The order to be placed under electronic monitoring may be annulled in two cases:
First: If the convicted person has committed a deliberate crime during period of penalty execution, to which he was sentenced to a preventive detention or sentenced to a custodial penalty.
Second: Periodic follow-up reports showed that the convicted person misconduct or non-compliance with measures and obligations imposed on him.
The rule of annulment in the four cases referred to, is final and not subject to cassation. However, in the latter two cases, they may be challenged by the manner of objection if the judgements are in absentia.
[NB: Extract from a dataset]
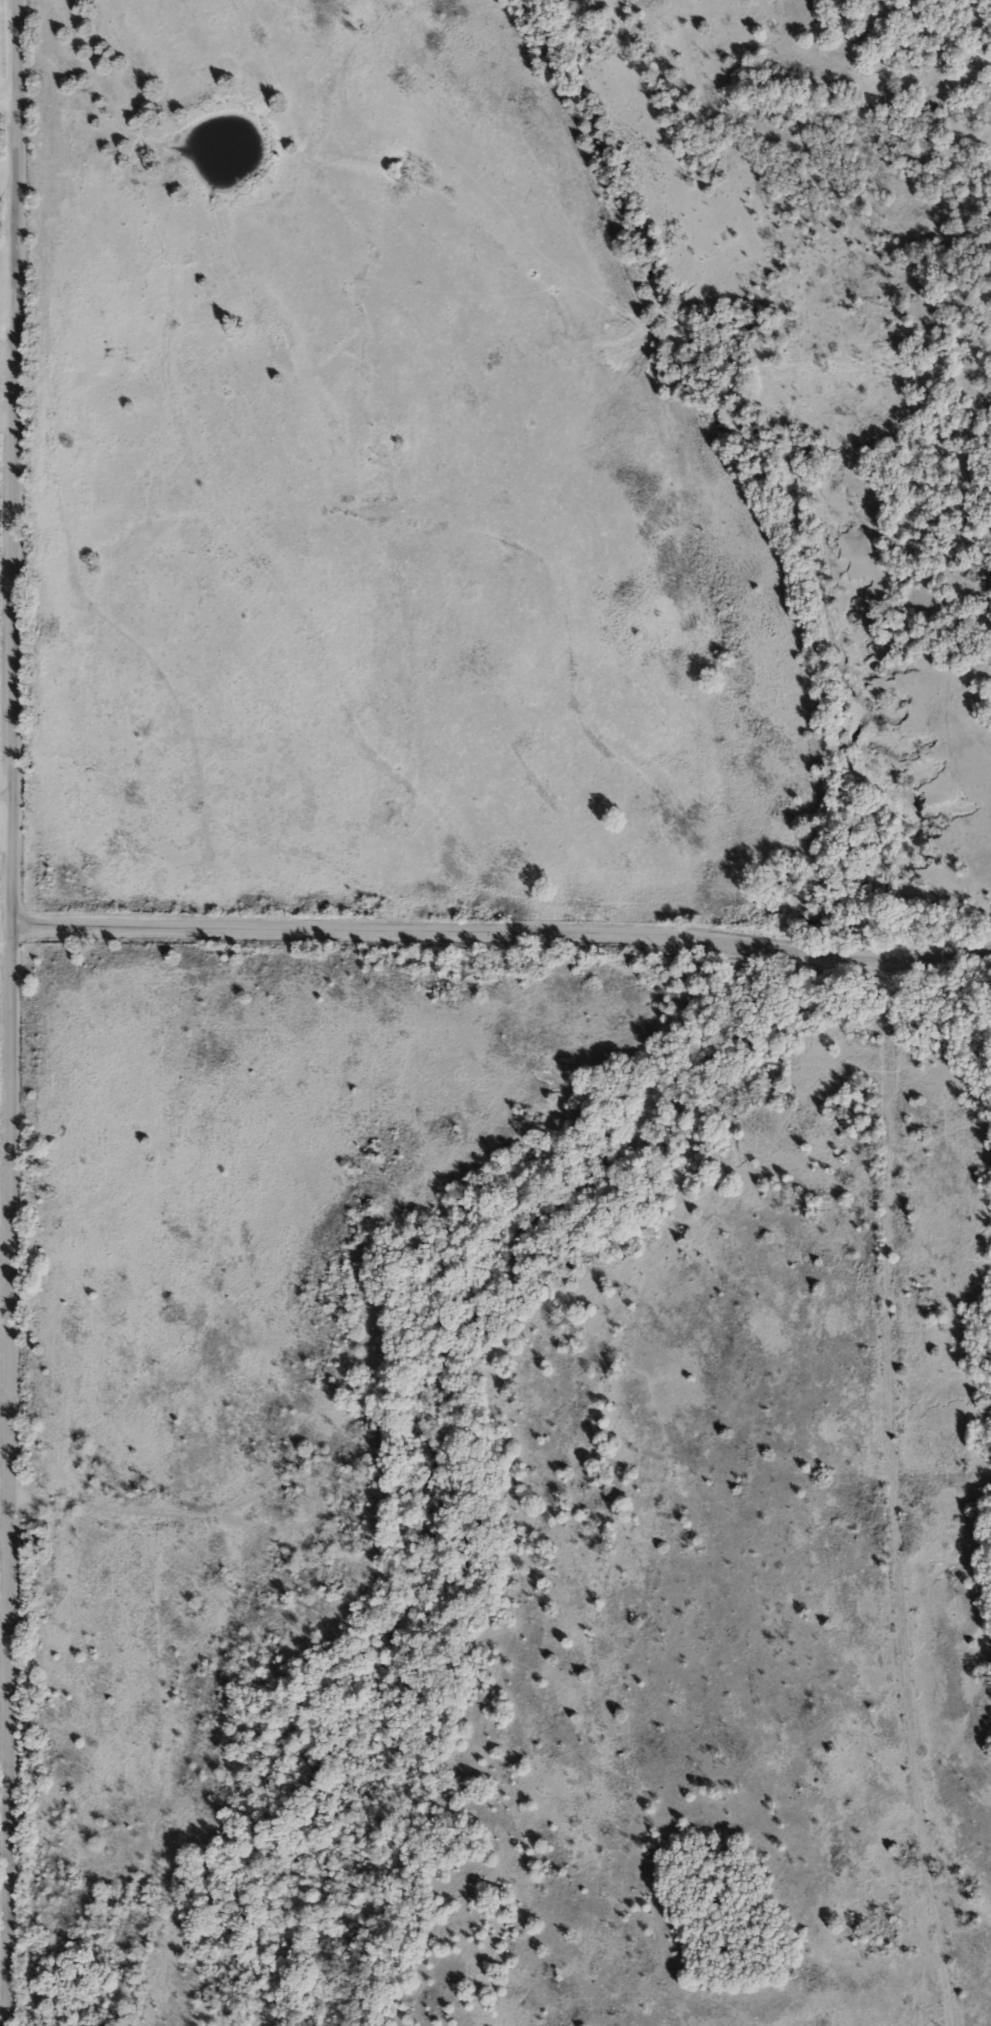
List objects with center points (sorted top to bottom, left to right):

The law has also allowed every convicted person to a custodial penalty of not less than two years and not more than five years and has served half of the sentence, to request from the Public Prosecution to be released and to be subject of electronic monitoring for the rest of the sentence. The Public Prosecution shall investigate upon such request to ascertain the good conduct of the convicted person while being in penitentiary, which calls for confidence in self-evaluation and absence of a danger to public security as a result of his release. The Court may rule on the acceptance of the request and its judgment shall be final and not subject to cassation. If it rejects the application, a new application may not be submitted at least six months before the date of the rejection of the previous application.
Finally, the electronic monitoring provisions shall enter into force after six months from issuance of the decree unless the Council of Ministers issues a decision to extend it for other periods on the basis of a proposal by the Minister of the Interior.